## EXERCISE PROMPT
Each line below containing the word "Table" needs to be shown.
- - - - - - -
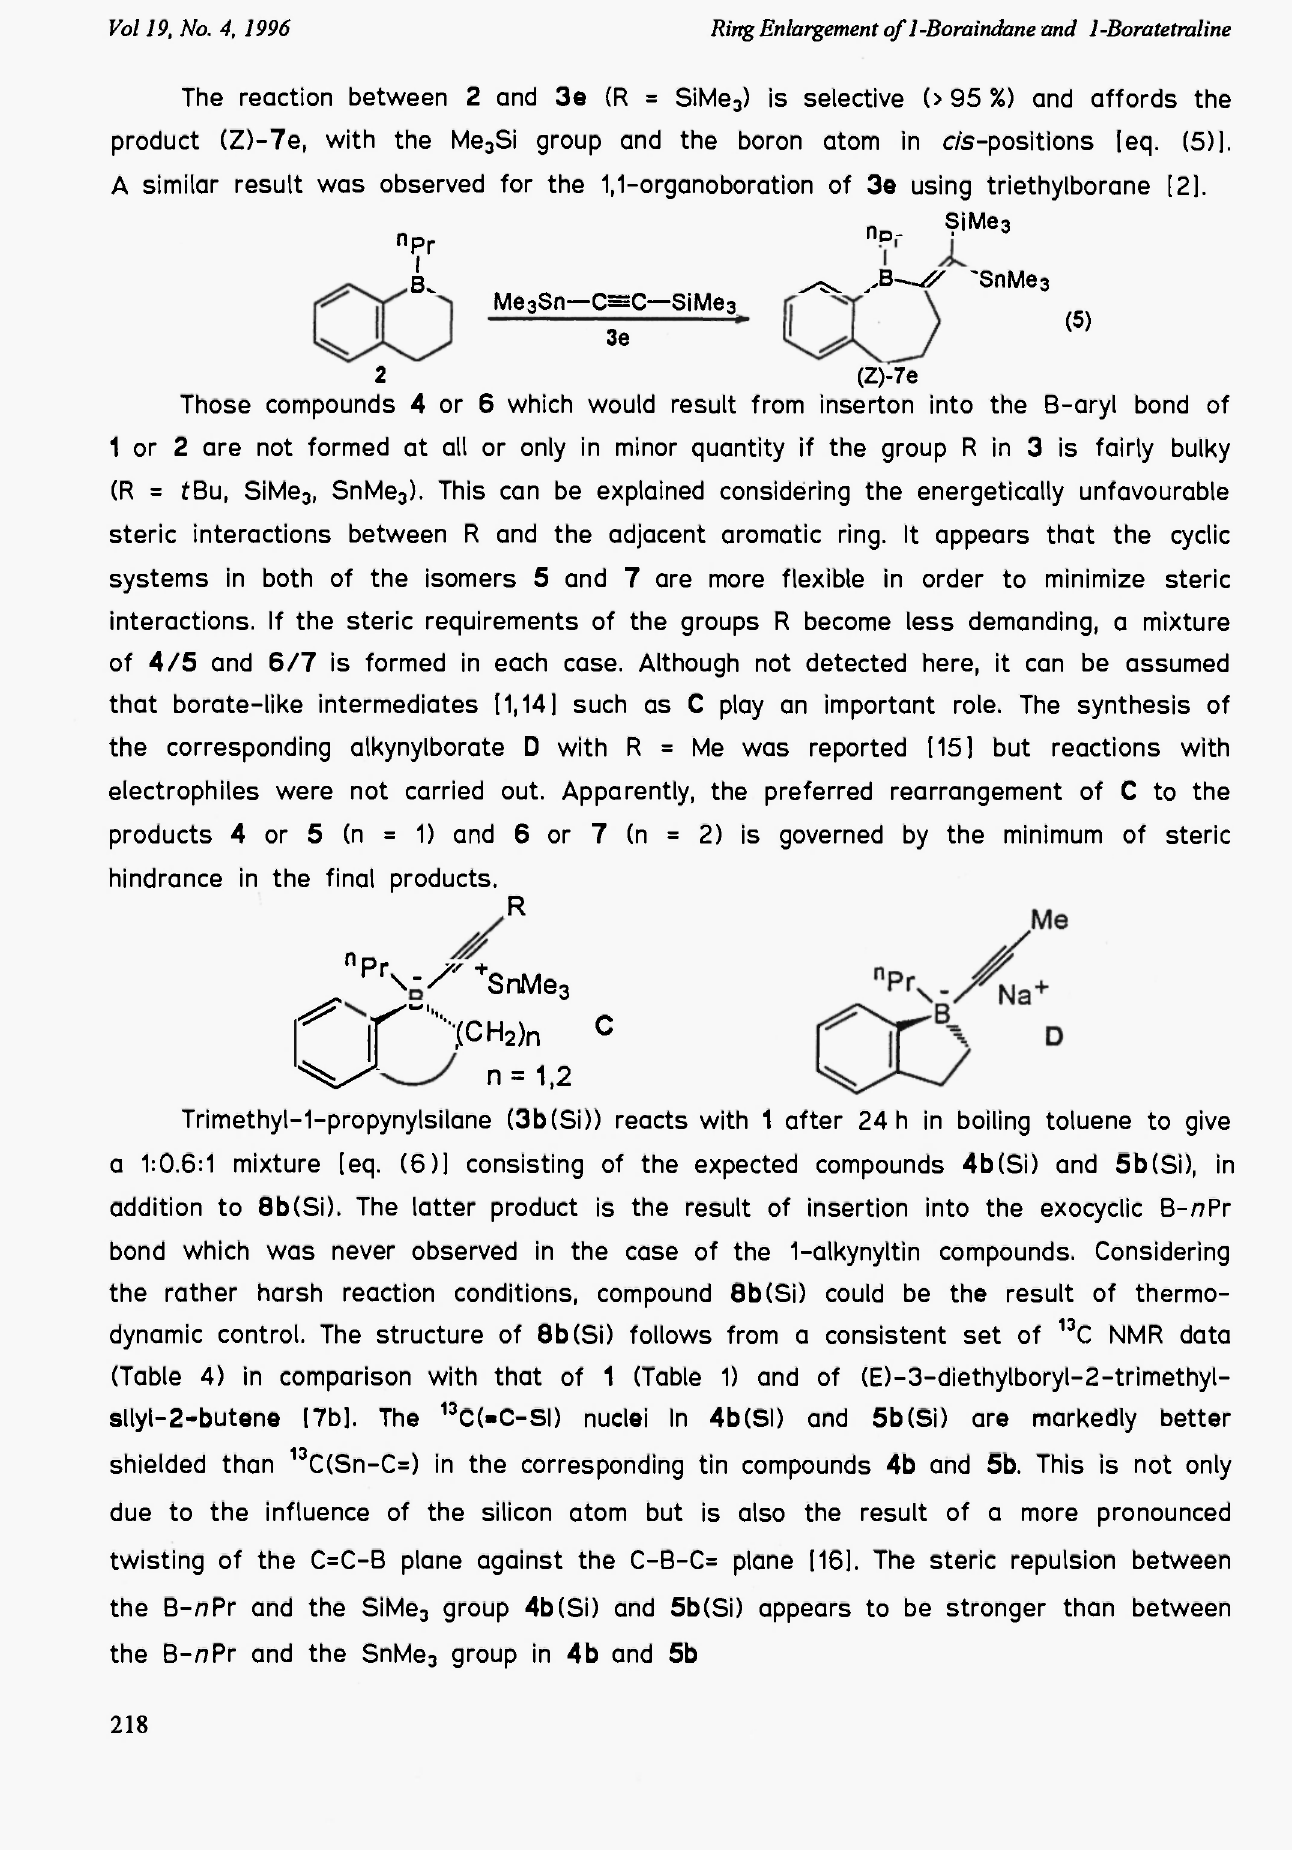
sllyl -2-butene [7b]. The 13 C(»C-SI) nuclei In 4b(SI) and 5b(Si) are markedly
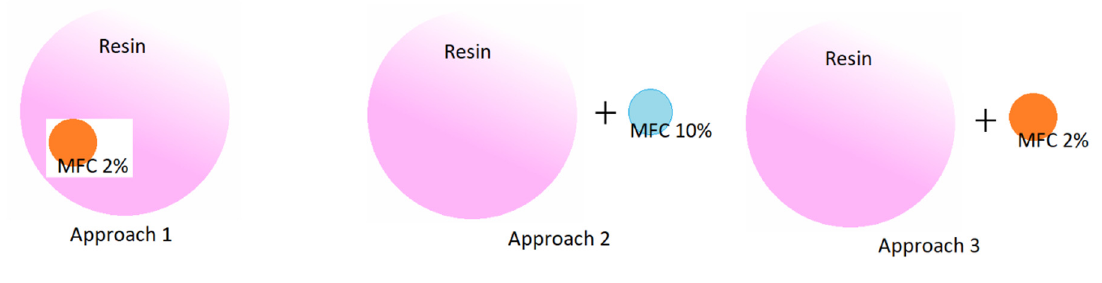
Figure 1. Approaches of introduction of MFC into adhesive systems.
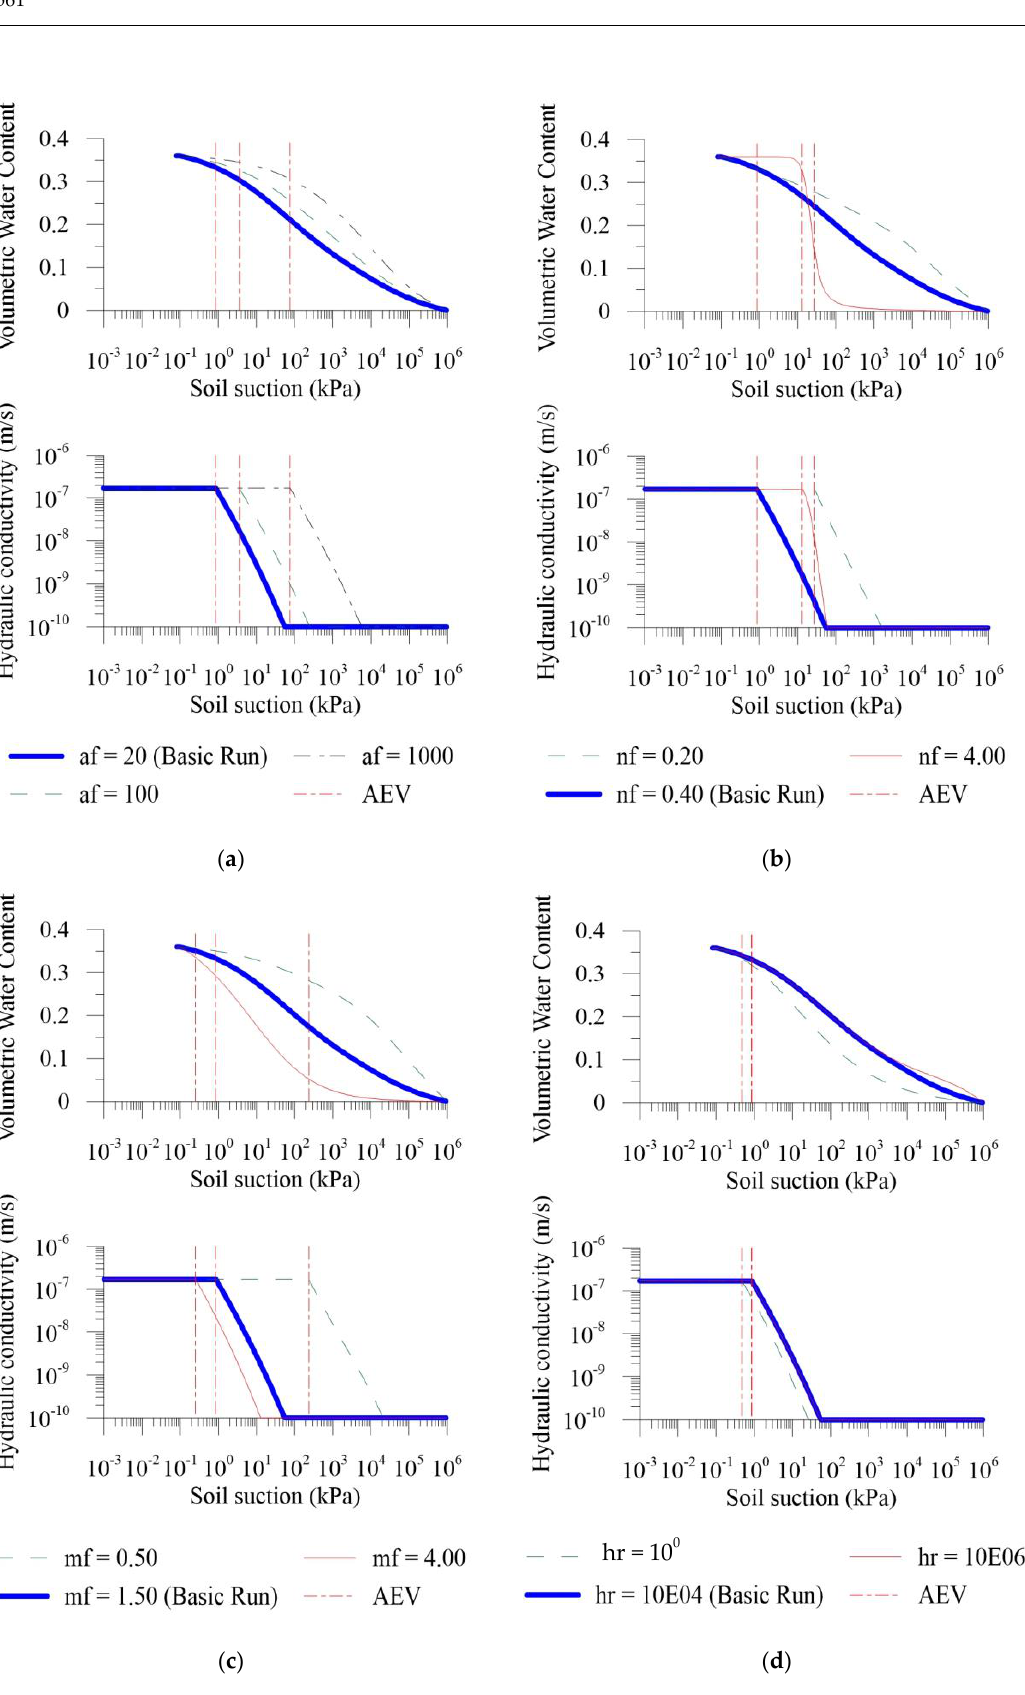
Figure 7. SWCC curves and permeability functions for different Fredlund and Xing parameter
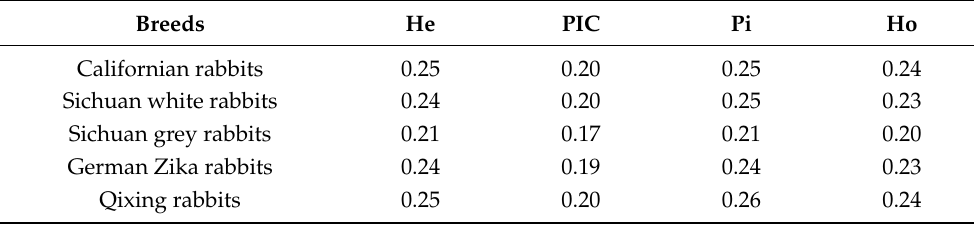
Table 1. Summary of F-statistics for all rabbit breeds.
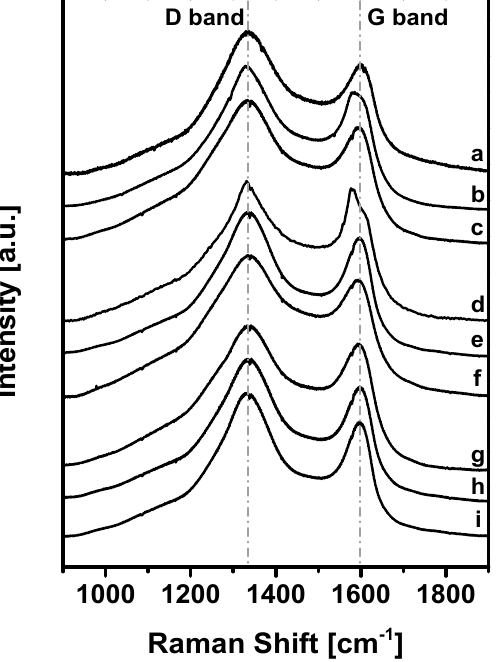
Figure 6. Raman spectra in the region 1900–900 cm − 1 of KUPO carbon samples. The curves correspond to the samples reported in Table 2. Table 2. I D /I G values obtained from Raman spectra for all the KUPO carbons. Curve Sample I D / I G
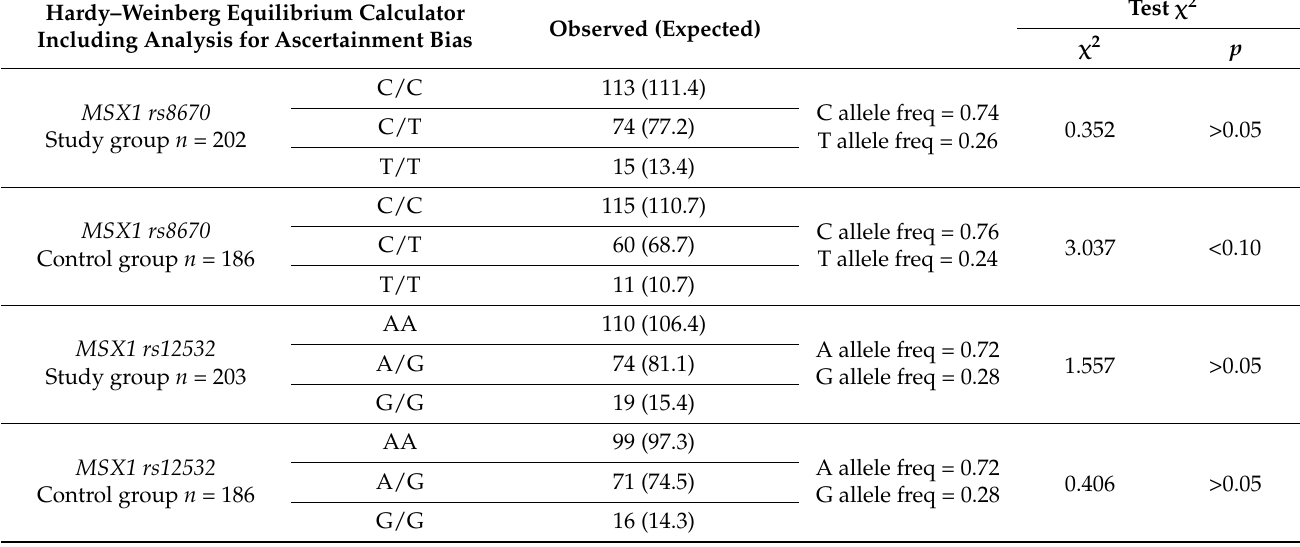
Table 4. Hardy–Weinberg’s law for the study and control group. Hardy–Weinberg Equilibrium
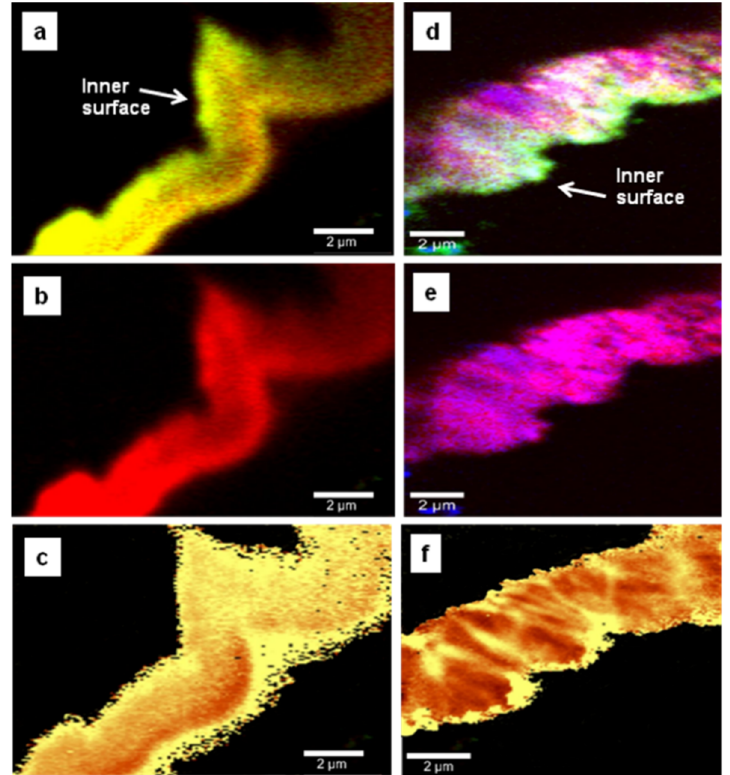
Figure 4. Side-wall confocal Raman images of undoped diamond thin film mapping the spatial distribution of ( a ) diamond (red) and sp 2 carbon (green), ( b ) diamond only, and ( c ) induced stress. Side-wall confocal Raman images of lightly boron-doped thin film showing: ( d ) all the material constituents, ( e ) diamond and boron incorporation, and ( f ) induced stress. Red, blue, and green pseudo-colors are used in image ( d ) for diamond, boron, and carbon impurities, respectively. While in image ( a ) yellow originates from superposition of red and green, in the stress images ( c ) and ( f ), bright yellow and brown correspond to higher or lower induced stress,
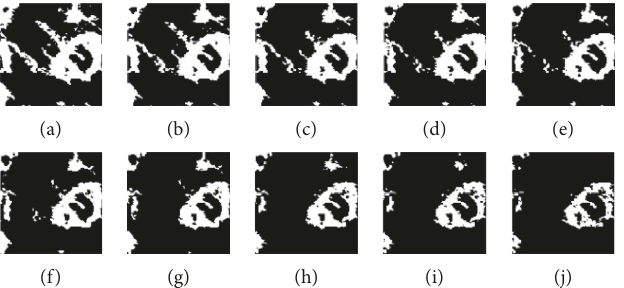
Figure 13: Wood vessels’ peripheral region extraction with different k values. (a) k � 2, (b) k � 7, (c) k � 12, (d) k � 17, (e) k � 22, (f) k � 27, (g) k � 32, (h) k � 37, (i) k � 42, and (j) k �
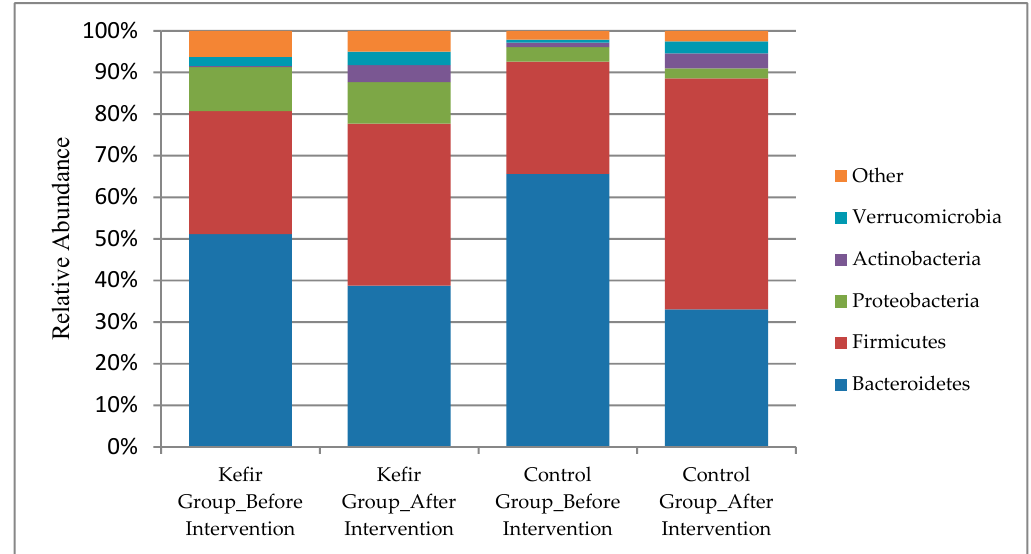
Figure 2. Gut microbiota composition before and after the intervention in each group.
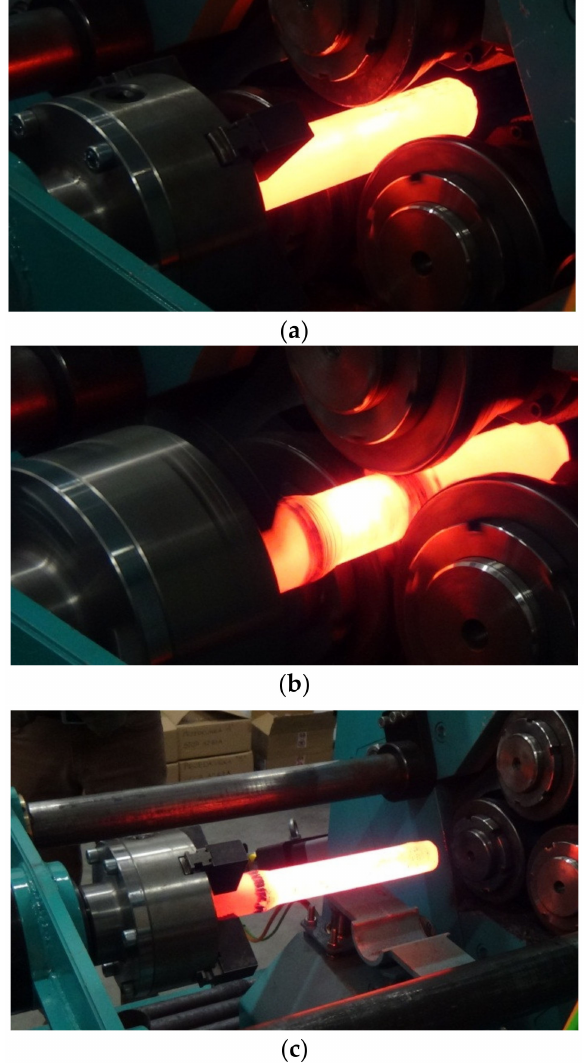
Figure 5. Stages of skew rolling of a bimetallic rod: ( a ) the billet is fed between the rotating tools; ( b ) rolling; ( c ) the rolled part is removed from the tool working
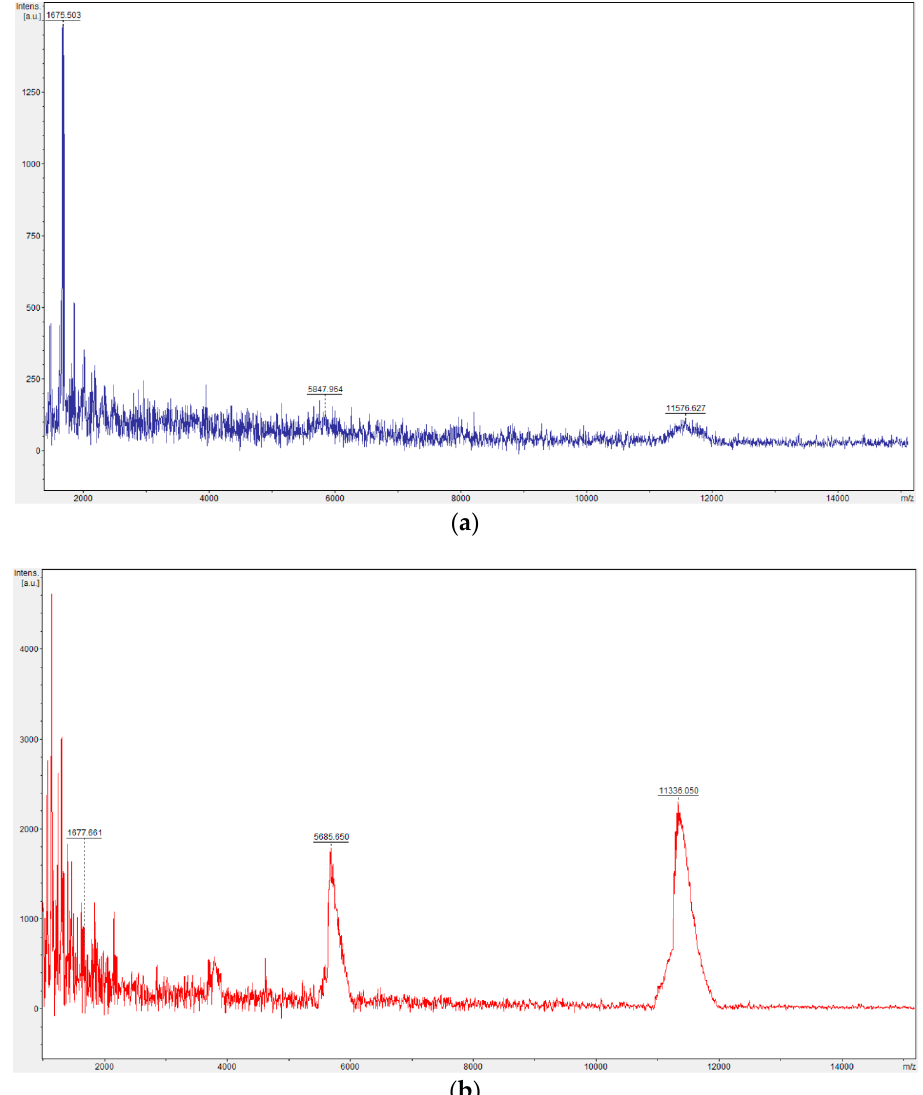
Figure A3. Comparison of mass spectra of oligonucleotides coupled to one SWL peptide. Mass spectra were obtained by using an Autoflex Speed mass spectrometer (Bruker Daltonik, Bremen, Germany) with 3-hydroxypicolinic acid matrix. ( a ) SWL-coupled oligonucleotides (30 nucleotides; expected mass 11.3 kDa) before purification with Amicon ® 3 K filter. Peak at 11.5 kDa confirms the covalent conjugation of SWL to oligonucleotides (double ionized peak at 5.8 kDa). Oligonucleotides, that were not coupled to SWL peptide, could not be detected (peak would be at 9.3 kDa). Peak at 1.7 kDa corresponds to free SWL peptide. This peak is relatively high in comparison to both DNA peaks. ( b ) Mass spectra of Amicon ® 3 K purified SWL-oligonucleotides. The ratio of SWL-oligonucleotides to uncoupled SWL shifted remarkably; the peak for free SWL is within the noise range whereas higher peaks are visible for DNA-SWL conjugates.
- - - - - - -
## RESPONSE FOR THIS EXERCISE
Table 1. Summary of F-statistics for all rabbit breeds.
Figure 6. Raman spectra in the region 1900–900 cm − 1 of KUPO carbon samples. The curves correspond to the samples reported in Table 2. Table 2. I D /I G values obtained from Raman spectra for all the KUPO carbons. Curve Sample I D / I G
Table 4. Hardy–Weinberg’s law for the study and control group. Hardy–Weinberg Equilibrium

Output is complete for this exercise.